Air-conditioner and EV makers face higher wiring and battery costs, while renewable energy projects are seeing increased expenses for turbines and solar installations. Data centres and AI infrastructure, which rely heavily on copper wiring, are also facing escalating costs. Construction and real estate—dependent on copper for plumbing and electrical systems—are seeing price escalation as well.
In short, industries across energy, technology and consumer goods are facing cost inflation, which could slow the adoption of green technologies.
Will heating and cooling products like ACs and geysers be impacted?
Yes. Copper is indispensable in HVAC systems because of its superior heat-transfer properties. With prices rising sharply, appliances such as air conditioners and geysers are expected to become 7–10% more expensive.
Bathware and cookware manufacturers are also seeing price increases. While companies are exploring aluminium as a substitute, copper’s durability and efficiency make it difficult to replace fully. Consumers are likely to see higher appliance prices in 2026 as companies pass on increased input costs.
Will the rise in copper prices negate the benefits of the GST cut?
Largely, yes. In September 2025, the government cut GST on air conditioners from 28% to 18%, lowering prices by about ₹1,500–2,500 per unit. However, the benefit is being offset by rising copper prices, rupee depreciation and tighter efficiency norms.

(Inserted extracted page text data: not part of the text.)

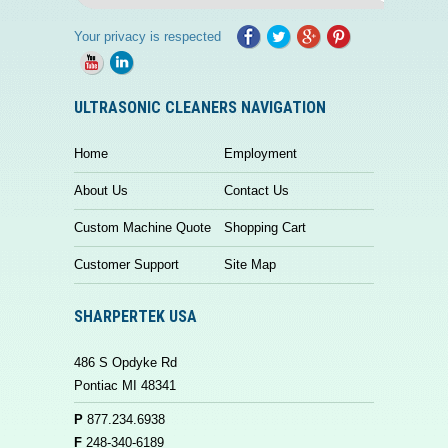
Your privacy is respected
ULTRASONIC CLEANERS NAVIGATION
Home
Employment
About Us
Contact Us
Custom Machine Quote
Shopping Cart
Customer Support
Site Map
SHARPERTEK USA
486 S Opdyke Rd
Pontiac MI 48341
P
877.234.6938
F
248-340-6189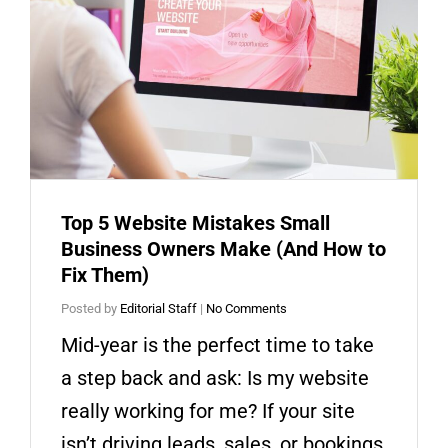
Top 5 Website Mistakes Small
Business Owners Make (And How to
Fix Them)
Posted by
Editorial Staff
|
No Comments
Mid-year is the perfect time to take
a step back and ask: Is my website
really working for me? If your site
isn’t driving leads, sales, or bookings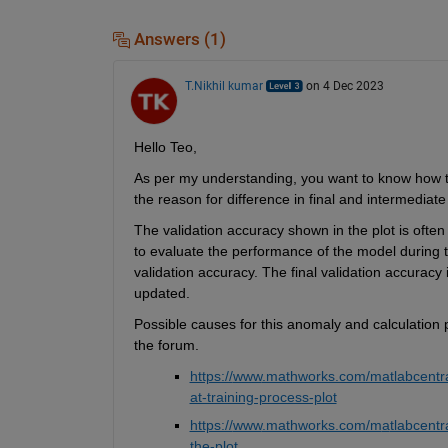
Answers (1)
T.Nikhil kumar
on 4 Dec 2023
Hello Teo,
As per my understanding, you want to
 know how t
the
 reason for
 difference in final and intermediate
The validation accuracy shown in the plot is often
to evaluate the performance of the model during 
validation accuracy.
updated.
Possible causes
 for this anomaly 
and calculation 
the forum. 
https://
www
.mathworks.com/matlabcentral
at-training-process-plot
https://
www
.mathworks.com/m
a
tlabcentr
the-plot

Global copper prices surged in late 2025, pushing up input costs and squeezing margins. At the same time, a weaker rupee and new Bureau of Energy Efficiency (BEE) star-rating norms effective January 2026 are driving 7–10% price increases, erasing much of the GST relief.

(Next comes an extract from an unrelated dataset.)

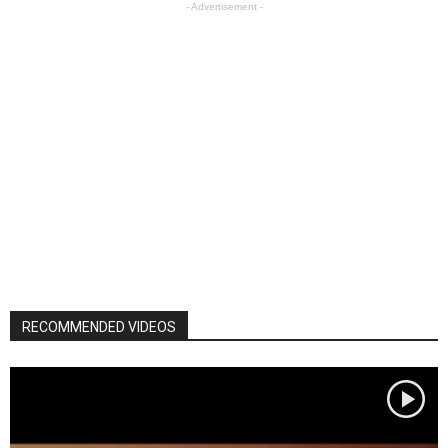
- Advertisement -
RECOMMENDED VIDEOS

What is the outlook for copper prices in 2026?
Global investment banks and analysts, including JP Morgan, Goldman Sachs and Bernstein, do not expect copper prices to stay above $13,000 per tonne, but volatility is likely to persist.

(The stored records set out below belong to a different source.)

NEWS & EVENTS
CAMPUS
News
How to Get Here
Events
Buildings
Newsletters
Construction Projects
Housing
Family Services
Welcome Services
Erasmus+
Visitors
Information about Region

Copper is expected to trade in the $11,750–12,500 per tonne range. Structural supply shortages, a softer US dollar index (down about 9% over the past year, though the dollar has strengthened against the rupee), and accelerating demand from AI and energy-transition projects are expected to support prices.
The broad consensus is that copper is unlikely to crash and may stabilise at elevated levels, backed by electrification, infrastructure spending and clean-energy investments. The long-term trajectory remains upward.
Are there affordable alternatives to copper in air conditioners?
Manufacturers are exploring aluminium coils as a cheaper alternative, though they are less durable and harder to repair. Stainless steel, brass and plastic composites are also being tested in HVAC applications.
While innovative composites promise efficiency gains and lower reliance on copper, the metal remains unmatched in thermal conductivity and longevity. Alternatives often involve performance trade-offs. Over time, the industry is likely to adopt hybrid solutions, combining copper with aluminium or composites to manage costs while maintaining efficiency.
Which other metals could impact buyers?
Beyond copper, prices of aluminium, zinc, silver and gold have also risen. Aluminium is critical for packaging, transport and construction, while zinc is widely used in galvanisation and alloys. Silver and gold—driven by safe-haven demand and central bank buying—are at record highs, influencing jewellery and electronics costs.
Battery-linked metals such as lithium and cobalt are also under pressure, adding to cost pressures across industries. Still, copper has the biggest consumer impact: it accounts for 22–24% of the material cost of an air conditioner, far more than other metals used in trace amounts.